The Courage to Trust
Adopting a mindset-over-mandate approach requires a new form of institutional courage. It means trusting educators to make professional judgments. It means accepting that some will make mistakes. And it means believing that transparency and dialogue can accomplish what regulation alone cannot.
This is not naïve optimism. It is pragmatic recognition that in an era of exponential change, adaptability will always outperform accuracy.
The Path Forward
For institutions, the starting point is not another policy draft, but a series of questions.
Convene stakeholders not to legislate, but to explore. What opportunities does AI present? What concerns keep us awake at night? What values must we preserve? Institutional mission statements should serve as both a beginning and North Star.
Create learning laboratories—physical or virtual spaces where educators, administrators, and even students can experiment with AI tools without fear of reprisal. Document discoveries. Share insights. Build collective wisdom.
Develop governance from foundational principles upward. Start with values, articulate guiding principles, and only then offer flexible guidelines—never exhaustive lists.
Finally, measure understanding, not compliance. Track AI literacy, educator confidence, and innovative practices. These indicators predict institutional success far better than violation statistics.

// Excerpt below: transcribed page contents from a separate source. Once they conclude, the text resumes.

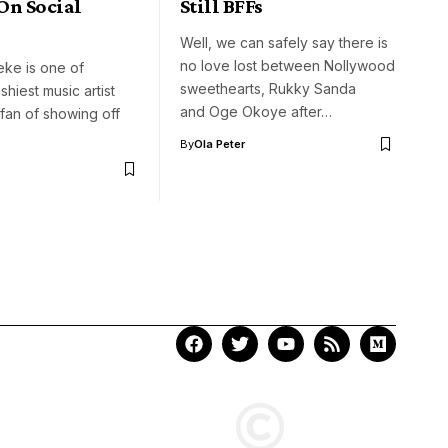
On Social
Still BFFs
Well, we can safely say there is
no love lost between Nollywood
eke is one of
sweethearts, Rukky Sanda
ashiest music artist
and Oge Okoye after…
 fan of showing off
By
Ola Peter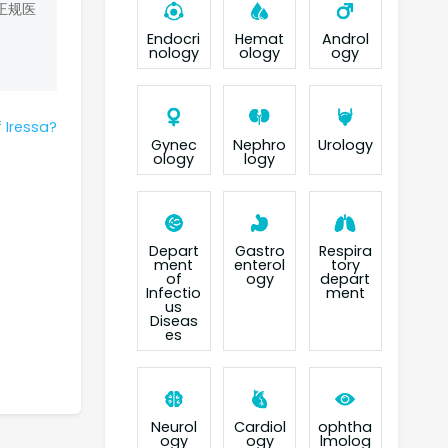
正规医
Endocri
Hemat
Androl
nology
ology
ogy
 Iressa?
Gynec
Nephro
Urology
ology
logy
Depart
Gastro
Respira
ment
enterol
tory
of
ogy
depart
Infectio
ment
us
Diseas
es
Neurol
Cardiol
ophtha
ogy
ogy
lmolog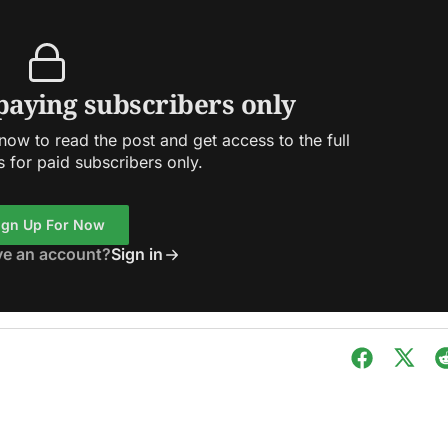
 paying subscribers only
ow to read the post and get access to the full
s for paid subscribers only.
ign Up For Now
ve an account?
Sign in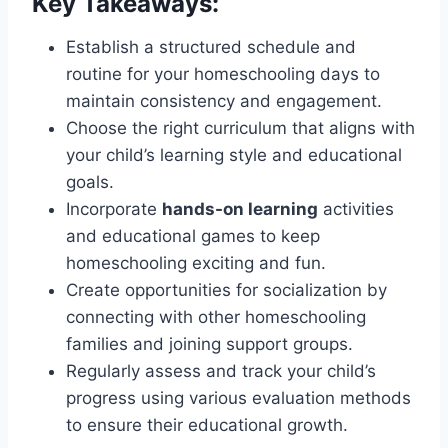
Key Takeaways:
Establish a structured schedule and
routine for your homeschooling days to
maintain consistency and engagement.
Choose the right curriculum that aligns with
your child’s learning style and educational
goals.
Incorporate
hands-on learning
activities
and educational games to keep
homeschooling exciting and fun.
Create opportunities for socialization by
connecting with other homeschooling
families and joining support groups.
Regularly assess and track your child’s
progress using various evaluation methods
to ensure their educational growth.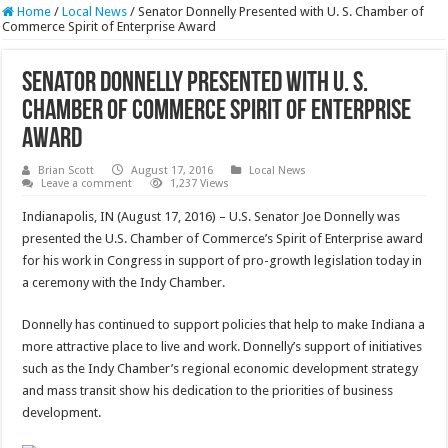
Home
/
Local News
/
Senator Donnelly Presented with U. S. Chamber of
Commerce Spirit of Enterprise Award
Senator Donnelly Presented with U. S.
Chamber of Commerce Spirit of Enterprise
Award
Brian Scott
August 17, 2016
Local News
Leave a comment
1,237 Views
Indianapolis, IN (August 17, 2016) – U.S. Senator Joe Donnelly was
presented the U.S. Chamber of Commerce’s Spirit of Enterprise award
for his work in Congress in support of pro-growth legislation today in
a ceremony with the Indy Chamber.
Donnelly has continued to support policies that help to make Indiana a
more attractive place to live and work. Donnelly’s support of initiatives
such as the Indy Chamber’s regional economic development strategy
and mass transit show his dedication to the priorities of business
development.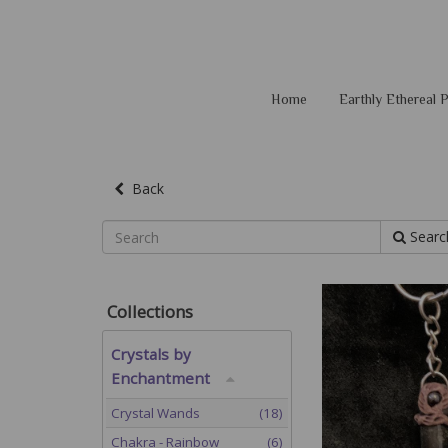
Home
Earthly Ethereal
Back
Searc
Collections
Crystals by
Enchantment
Crystal Wands
(18)
Chakra - Rainbow
(6)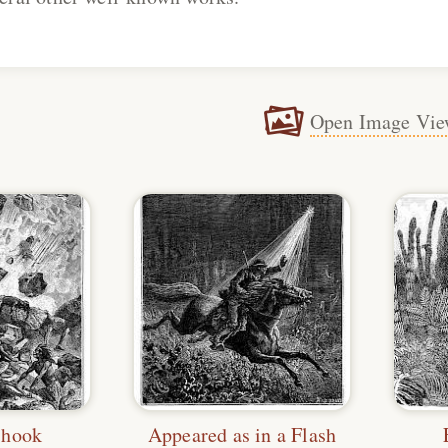
Open Image Vie
Shook
Appeared as in a Flash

Conclusion: From Mandates to Mindsets
As hundreds—perhaps thousands—of institutions draft AI policies this academic year, many will find those policies obsolete before full implementation. This is not cynicism. It is a mathematical certainty given the pace of technological change.
But institutions that prioritize mindsets over mandates can build something far more durable: cultures of thoughtful judgment, adaptive learning, and shared responsibility. An AI policy, in this sense, is not merely a document. It is a symbolic representation of how an institution understands its technological ecosystem and its educational mission.
This perspective may feel avant-garde by today’s standards. But education is too complex, AI too dynamic, and our collective future too important for any single voice or mindset to claim definitive answers.
The future of education will not be determined by who writes the most comprehensive AI policies. It will be shaped by those who build the most adaptive, reflexive, and humane educational cultures.